I've been blessed with every spiritual blessing in the heavenly places in Christ (Eph 1:3), including the basics like sight and hearing. I *can* see, I *have* seen. I met the one angel who talked me down from Army Special Forces. The Tahoe yard sale. The impossibility of Haley's endo. Others. And, the demonic stuff - Lucius and company. I've seen plenty more than most might hope to have seen, and at least 6 spiritual visions in the last three months, and one this morning. So I can do it, I just need to exercise it and understand it.

• Seeing angels isn't just something to do for fun. I mean, they have to be about their own serious business in their role as ministering spirits. Selfish to think that I need to see them for kicks. Can you stop what you're doing for a quick selfie and autograph?
I'll just know that they're there, and worry about being someone doing exploits that angels will want to watch.


• Finally, all that about God manifesting and God hiding making Him look like a bad father in the natural, well, I think it plays out more like this:

Monday: Kon, let's go do something fun together! It's sunny out and we need to tear up the town!
Tuesday: Find me in the quietest place in the house, I want to share something with you about myself that I've never told you.

It's about relationship, and not even really about me (as son) pressing in. A relationship has an ebb and flow, a loud and a quiet, a boisterous song time and a serious sharing time. I was grumpy and wanted a day at Disneyland. God wasn't grumpy, and knows I need to settle in and have a whispered conversation.

Lots of other lessons to learn. I've got all eternity to learn them. One losing day in a string of winners won't keep me down.

2 comments:

Carl said...

>Five years from now, I'll be in prophetic kindergarten. A child prodigy there, but still a child in it.
I love that attitude.
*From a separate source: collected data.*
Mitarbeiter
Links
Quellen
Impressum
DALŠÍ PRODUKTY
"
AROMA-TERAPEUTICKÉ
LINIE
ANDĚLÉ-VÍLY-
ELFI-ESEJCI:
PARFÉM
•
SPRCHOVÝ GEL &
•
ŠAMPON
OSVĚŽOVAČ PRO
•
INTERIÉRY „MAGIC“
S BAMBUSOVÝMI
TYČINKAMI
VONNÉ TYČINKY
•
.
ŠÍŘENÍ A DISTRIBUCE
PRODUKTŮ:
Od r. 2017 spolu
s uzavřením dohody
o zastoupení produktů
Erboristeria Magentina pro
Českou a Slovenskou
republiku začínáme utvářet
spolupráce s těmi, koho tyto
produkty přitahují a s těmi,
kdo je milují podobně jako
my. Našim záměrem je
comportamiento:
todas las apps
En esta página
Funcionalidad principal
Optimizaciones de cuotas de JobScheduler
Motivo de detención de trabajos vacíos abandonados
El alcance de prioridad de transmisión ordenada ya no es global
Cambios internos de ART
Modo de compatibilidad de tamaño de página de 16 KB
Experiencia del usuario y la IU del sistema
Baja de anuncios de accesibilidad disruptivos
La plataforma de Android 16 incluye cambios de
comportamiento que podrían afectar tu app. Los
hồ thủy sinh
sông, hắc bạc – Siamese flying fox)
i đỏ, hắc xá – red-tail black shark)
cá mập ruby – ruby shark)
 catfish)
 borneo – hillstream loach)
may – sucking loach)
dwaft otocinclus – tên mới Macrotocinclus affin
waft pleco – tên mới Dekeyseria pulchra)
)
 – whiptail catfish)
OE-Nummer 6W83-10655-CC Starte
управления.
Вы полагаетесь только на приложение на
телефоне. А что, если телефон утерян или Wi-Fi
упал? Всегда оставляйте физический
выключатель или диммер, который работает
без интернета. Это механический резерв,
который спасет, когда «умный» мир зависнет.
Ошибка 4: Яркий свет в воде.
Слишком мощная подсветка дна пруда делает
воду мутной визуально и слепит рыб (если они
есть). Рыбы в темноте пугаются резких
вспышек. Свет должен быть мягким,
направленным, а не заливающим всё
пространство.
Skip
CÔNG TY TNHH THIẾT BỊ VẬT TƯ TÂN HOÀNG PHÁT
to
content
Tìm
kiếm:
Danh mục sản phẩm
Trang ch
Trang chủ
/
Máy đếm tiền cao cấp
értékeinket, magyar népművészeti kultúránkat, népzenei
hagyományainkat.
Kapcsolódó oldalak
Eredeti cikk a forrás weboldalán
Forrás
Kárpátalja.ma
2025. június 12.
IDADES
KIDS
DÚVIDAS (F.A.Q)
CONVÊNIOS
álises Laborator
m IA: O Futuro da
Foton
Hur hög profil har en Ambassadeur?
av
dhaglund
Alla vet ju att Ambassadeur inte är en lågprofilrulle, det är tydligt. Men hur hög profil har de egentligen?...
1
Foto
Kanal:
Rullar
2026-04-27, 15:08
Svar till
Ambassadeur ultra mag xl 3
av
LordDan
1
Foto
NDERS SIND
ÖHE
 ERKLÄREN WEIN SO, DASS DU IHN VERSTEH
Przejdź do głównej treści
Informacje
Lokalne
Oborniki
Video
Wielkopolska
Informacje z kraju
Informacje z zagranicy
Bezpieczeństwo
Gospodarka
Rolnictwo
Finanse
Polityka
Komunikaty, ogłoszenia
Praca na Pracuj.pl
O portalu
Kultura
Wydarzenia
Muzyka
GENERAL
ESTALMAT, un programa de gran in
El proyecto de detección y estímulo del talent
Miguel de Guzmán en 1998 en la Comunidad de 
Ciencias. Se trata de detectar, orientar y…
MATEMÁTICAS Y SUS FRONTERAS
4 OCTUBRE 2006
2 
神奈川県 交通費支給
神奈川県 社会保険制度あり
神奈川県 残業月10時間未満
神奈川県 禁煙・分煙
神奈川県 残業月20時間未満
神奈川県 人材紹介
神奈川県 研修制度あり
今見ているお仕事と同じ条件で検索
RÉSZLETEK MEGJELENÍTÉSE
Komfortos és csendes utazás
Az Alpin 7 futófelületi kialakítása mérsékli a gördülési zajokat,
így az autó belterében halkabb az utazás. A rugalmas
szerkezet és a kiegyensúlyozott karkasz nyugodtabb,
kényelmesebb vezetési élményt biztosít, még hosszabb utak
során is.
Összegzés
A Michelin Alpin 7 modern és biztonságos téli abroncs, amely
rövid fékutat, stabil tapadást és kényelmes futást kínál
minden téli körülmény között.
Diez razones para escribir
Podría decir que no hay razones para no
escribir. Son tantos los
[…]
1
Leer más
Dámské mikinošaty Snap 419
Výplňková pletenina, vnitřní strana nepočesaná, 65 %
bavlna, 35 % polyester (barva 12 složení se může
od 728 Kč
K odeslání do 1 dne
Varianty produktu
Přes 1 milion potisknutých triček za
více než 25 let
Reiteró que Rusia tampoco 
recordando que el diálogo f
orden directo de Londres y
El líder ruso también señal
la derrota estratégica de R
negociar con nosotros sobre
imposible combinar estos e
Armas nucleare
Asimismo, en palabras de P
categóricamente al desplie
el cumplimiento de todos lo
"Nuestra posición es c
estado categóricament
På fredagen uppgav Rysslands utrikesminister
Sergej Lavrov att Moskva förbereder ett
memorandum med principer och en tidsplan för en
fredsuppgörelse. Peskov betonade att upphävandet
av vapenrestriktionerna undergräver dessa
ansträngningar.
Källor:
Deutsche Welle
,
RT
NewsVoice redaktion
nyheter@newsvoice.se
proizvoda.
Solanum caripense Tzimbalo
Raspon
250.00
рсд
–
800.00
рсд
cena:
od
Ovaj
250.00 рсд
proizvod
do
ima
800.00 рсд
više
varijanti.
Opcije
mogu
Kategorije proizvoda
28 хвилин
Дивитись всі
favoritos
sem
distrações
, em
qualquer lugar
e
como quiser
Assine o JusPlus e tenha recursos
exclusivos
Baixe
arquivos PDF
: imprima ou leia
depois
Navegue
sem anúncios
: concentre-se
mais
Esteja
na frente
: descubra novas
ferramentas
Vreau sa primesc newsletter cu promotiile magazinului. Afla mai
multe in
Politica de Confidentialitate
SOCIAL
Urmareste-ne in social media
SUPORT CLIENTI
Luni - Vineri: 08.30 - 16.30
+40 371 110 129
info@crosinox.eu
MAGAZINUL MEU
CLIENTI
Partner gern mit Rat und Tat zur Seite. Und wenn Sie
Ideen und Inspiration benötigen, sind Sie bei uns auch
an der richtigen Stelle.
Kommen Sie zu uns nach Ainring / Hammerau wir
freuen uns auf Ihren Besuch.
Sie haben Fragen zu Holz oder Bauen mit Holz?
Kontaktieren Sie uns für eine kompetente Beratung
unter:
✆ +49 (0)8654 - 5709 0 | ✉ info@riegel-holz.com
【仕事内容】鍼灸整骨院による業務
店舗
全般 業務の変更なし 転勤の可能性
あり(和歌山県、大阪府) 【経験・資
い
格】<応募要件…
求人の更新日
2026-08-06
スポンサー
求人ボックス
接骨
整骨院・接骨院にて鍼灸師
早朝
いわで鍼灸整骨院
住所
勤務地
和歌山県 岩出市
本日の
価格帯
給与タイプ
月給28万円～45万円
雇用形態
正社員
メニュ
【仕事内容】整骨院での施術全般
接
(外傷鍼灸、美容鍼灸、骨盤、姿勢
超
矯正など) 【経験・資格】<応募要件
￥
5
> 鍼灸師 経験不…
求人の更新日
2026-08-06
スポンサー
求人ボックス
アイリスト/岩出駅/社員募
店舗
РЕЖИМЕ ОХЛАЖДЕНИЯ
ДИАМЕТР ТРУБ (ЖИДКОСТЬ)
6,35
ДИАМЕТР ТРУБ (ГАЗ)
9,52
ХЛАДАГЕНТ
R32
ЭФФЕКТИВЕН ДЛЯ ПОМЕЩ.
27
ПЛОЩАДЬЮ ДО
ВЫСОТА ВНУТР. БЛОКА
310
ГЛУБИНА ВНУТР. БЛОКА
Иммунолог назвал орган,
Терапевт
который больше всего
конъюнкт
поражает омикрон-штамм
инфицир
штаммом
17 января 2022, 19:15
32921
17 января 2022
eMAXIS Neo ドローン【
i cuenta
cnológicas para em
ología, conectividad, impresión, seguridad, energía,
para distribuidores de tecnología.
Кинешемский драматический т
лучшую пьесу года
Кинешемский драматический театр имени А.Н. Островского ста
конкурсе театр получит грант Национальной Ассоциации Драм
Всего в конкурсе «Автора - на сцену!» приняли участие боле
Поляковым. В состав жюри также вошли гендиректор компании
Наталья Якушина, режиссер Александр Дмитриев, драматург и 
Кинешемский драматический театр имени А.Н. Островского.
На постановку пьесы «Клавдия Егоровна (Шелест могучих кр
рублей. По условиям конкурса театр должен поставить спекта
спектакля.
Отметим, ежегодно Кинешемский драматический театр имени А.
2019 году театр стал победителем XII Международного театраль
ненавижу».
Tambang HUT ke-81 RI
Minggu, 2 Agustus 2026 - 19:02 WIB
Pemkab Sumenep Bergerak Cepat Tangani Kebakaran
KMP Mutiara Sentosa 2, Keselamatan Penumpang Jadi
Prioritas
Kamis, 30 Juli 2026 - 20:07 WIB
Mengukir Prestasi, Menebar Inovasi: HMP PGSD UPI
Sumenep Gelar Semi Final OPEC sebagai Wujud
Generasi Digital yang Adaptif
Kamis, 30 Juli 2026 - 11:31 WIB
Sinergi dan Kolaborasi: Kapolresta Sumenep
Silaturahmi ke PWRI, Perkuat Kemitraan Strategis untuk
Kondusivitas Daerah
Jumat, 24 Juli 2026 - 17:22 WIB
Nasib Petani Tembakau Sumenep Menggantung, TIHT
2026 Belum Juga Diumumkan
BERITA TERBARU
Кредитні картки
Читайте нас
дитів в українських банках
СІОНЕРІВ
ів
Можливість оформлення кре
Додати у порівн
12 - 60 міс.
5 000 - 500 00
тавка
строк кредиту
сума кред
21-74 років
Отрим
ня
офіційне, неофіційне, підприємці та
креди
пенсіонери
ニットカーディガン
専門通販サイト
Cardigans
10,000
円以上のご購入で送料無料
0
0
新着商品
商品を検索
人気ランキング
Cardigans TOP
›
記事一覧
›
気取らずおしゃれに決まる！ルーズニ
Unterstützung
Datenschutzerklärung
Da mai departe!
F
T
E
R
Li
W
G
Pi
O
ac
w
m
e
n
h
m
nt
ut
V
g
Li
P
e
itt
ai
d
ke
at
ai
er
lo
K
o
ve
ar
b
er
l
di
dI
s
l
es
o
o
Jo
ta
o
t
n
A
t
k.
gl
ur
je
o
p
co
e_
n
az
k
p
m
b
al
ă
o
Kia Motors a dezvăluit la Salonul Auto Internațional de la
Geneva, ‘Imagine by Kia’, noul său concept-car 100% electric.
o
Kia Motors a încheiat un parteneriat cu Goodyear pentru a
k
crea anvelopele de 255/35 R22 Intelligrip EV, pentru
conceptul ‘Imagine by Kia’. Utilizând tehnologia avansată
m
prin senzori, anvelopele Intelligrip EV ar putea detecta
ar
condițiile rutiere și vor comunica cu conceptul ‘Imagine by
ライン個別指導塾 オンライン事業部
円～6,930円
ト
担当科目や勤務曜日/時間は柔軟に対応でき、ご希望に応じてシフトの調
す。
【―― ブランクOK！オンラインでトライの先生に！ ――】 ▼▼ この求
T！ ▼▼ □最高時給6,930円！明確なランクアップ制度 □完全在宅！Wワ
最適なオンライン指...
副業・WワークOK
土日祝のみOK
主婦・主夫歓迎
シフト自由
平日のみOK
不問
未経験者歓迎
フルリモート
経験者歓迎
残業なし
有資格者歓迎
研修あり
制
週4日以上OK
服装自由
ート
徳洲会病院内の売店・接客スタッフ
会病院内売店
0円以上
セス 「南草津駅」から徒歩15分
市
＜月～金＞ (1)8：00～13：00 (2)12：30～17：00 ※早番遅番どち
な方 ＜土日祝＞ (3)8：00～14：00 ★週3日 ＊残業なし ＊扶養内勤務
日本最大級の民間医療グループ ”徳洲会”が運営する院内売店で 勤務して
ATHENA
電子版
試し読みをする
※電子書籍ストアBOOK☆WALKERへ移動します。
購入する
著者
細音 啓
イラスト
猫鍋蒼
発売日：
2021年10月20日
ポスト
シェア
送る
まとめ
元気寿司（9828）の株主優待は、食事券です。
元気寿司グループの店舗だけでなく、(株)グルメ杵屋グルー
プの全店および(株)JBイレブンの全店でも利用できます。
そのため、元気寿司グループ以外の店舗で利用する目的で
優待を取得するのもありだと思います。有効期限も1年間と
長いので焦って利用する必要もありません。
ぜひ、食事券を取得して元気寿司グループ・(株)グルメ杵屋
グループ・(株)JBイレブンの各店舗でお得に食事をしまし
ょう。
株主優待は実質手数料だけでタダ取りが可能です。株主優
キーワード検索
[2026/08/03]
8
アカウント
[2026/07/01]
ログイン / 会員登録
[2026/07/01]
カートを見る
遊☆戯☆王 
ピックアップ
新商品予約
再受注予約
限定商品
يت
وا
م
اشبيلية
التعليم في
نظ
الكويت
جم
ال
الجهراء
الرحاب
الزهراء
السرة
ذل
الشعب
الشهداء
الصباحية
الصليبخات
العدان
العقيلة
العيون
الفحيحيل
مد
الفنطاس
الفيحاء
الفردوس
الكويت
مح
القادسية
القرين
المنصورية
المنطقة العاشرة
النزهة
I was going to say that I will be a prodigy along with you in 5 years, but then I remember I am already 4 years into it, so... I only have a year to become a kindergarten prodigy with you!

Reading the other stuff, I see that you are really growing really fast!
I like the re-write of Monday, Tuesday with you and Kon!

I also just want to say that I am with you in trying to understand and balance the approaches:
Don't sit there, lazy! Get involved, care, pursue! If you ignore God and stay parked, don't expect to go anywhere. Make it a priority!
and
Don't try to force it. Don't try to make it happen in your own will. Operate from a place of peace, letting God lead and 'work' only on maintaining your peace and rest.

They are both true, but I find it difficult at times to leave in both places at the same time.

hedge said...

I'll remember to rest in the knowing that I'm present-future; I only have to walk in the me I'm becoming because I already *am* that me. The destination is there.
For we are His workmanship, created for good works in Christ, which God has prepared beforehand that we might walk in them.
I don't have to see the path, or cut new trail with a machete, just walk - keep moving forward. The good works will come because they're already there, just ahead.